- **Exercise instructions**: Extract the lines of the listing below, from its first line through the line containing "collector number: 243", and reproduce them verbatim.

Items from a data source
════════════════════
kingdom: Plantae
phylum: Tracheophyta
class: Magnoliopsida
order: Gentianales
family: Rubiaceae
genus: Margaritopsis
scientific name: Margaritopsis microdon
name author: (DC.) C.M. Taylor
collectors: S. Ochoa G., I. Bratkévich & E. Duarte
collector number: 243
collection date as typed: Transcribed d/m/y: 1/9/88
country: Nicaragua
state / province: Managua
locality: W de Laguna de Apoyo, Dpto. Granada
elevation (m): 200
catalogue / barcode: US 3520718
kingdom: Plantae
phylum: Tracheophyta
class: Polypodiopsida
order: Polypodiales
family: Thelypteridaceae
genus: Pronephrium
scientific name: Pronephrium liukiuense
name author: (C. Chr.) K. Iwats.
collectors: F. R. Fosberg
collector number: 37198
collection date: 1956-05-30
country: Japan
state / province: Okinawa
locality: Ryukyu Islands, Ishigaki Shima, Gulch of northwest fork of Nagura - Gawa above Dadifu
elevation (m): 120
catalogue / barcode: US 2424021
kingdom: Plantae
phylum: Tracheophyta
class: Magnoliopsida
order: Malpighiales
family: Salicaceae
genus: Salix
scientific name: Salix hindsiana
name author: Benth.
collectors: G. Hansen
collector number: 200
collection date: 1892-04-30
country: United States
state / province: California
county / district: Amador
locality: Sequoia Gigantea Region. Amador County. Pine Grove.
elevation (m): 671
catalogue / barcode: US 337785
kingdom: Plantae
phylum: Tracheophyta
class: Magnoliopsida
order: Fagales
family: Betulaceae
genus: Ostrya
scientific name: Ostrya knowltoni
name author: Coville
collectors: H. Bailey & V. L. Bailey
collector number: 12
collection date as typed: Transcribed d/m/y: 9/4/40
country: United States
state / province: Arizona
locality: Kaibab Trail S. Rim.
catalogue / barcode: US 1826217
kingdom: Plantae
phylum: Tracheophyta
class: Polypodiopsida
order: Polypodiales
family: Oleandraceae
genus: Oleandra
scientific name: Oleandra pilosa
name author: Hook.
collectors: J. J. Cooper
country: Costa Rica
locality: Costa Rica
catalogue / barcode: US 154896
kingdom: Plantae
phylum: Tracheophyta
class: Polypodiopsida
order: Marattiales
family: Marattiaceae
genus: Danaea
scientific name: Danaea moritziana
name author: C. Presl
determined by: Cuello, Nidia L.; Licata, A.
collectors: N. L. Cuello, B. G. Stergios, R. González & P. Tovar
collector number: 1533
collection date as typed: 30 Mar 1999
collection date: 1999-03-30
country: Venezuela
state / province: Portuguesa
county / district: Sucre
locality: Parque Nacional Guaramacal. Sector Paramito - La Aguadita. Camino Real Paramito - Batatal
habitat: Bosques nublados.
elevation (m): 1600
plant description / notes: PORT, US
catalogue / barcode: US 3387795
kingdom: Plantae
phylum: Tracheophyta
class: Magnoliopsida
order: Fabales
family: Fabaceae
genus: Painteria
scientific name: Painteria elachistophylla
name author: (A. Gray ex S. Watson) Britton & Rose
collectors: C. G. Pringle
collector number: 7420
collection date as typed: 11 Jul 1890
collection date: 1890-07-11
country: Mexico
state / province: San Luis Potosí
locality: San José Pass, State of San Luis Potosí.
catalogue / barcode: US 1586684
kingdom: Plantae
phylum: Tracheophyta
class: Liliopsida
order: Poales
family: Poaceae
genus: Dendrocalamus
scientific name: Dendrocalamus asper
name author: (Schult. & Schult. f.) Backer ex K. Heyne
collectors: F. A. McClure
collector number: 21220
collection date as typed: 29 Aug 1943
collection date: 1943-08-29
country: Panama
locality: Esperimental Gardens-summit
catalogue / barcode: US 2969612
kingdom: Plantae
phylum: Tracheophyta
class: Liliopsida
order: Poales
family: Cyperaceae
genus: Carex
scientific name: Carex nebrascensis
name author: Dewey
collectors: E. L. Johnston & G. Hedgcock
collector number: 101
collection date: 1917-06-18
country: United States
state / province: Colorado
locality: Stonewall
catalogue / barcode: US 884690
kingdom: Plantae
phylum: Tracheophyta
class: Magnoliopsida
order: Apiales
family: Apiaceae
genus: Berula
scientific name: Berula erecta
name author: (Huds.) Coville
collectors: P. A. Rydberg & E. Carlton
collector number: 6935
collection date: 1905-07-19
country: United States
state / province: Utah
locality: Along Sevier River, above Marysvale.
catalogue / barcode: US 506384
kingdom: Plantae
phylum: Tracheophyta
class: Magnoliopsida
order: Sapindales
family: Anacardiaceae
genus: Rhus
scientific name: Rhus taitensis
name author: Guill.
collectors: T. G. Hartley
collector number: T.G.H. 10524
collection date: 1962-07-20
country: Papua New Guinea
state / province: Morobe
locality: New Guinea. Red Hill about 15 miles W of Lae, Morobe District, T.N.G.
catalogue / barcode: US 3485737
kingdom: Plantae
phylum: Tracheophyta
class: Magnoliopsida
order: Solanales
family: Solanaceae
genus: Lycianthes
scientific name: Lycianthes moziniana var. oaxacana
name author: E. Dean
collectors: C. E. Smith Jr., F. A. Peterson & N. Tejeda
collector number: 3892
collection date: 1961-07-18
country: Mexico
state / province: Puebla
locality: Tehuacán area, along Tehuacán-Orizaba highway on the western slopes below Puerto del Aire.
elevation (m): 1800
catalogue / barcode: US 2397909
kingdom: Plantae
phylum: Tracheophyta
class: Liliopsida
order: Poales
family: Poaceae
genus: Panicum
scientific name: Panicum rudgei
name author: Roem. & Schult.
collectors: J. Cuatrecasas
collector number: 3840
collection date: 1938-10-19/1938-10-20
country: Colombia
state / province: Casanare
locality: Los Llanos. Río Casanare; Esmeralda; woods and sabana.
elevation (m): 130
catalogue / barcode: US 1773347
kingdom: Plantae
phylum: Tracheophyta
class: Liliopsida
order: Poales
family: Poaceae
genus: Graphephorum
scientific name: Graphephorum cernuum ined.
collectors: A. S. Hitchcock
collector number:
════════════════════
- **Worked answer**:
kingdom: Plantae
phylum: Tracheophyta
class: Magnoliopsida
order: Gentianales
family: Rubiaceae
genus: Margaritopsis
scientific name: Margaritopsis microdon
name author: (DC.) C.M. Taylor
collectors: S. Ochoa G., I. Bratkévich & E. Duarte
collector number: 243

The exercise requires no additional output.